42. Variation and rescission of orders

(1) The court may, in addition to any other powers it may have, mero motu or

upon the application of any party affected, rescind or vary:

(a)…

(b)…

  1. an order or judgment granted as the result of a mistake common to the parties”

    [9] Counsel for the respondents further correctly, in my view, submitted in his heads of argument and in Court that under common law, applicant would only be entitled to a restitutio in intergrum if he can show that the “first application” was obtained by the defendants’ fraud. See Robinson v Kingswell 1915 AD 277. It follows therefore that this court, not being a court of appeal has no power to amend the judgment in the terms identified.

[10] A Court may however, assume its inherent jurisdiction to rescind in the interest of justice. In terms of the common law a judgment can be set aside on the grounds of fraud if it can be shown that the fraudulent evidence diverged to such an extend from the true facts that the Court would, if the true facts had been placed before it, have given a judgment other than what it was induced by the incorrect evidence to give. See Chiiderley Estate Stores v Standard Bank of SA Ltd 1924 OPD 163, Nyingwa v Moolman NO 1993 (2) SA 508 (TK), De Wet and Others v Western Bank Ltd 1979 (2) SA 1031 (A). In the instant case it is common cause that the judgment was predicated on fraudulent evidence and the respondents intended to mislead the court. In my view, it would be manifestly inequitable and not in the interest of justice for the respondents to benefit from cost orders made as a result of fraud deliberately committed upon the Court, the applicant and its creditors.
----
PROBLEM TO WORK ON = In the instant case, what does the court excerpt say it is common cause that the judgment was predicated on? Draw only on the court excerpt above.

THE DATA =
----
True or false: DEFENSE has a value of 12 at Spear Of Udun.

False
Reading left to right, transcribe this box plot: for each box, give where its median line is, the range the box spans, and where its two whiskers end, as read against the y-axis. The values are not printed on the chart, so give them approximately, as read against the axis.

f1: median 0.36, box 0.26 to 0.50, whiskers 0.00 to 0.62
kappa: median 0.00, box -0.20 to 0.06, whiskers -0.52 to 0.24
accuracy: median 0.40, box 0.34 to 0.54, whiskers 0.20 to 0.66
----
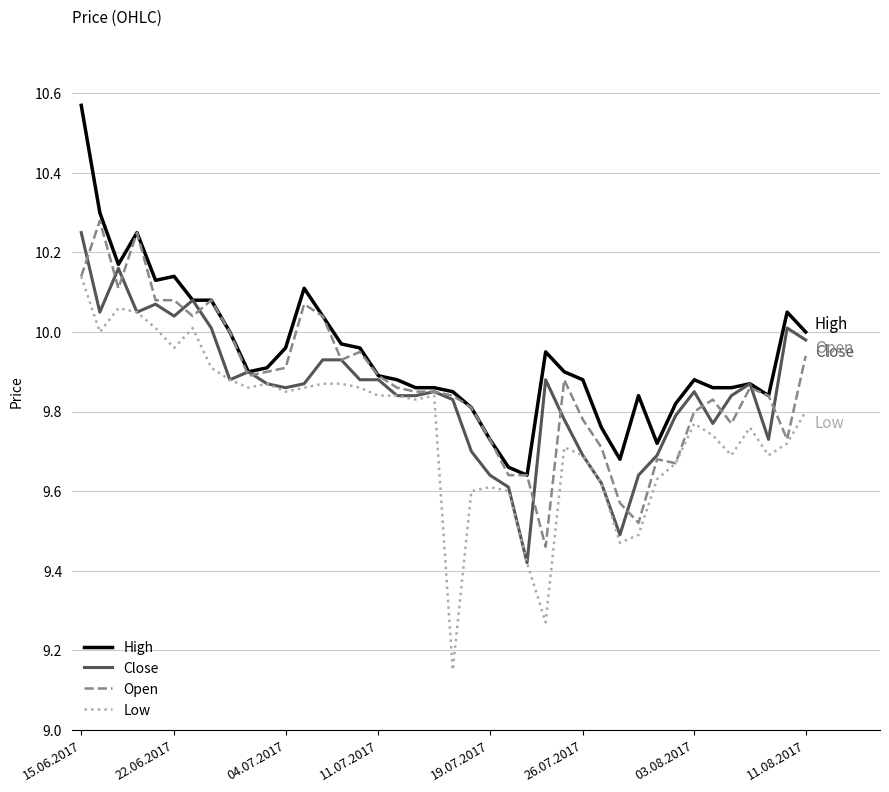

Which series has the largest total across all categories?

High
----
WRITTEN RESPONSE = Fraudulent evidence.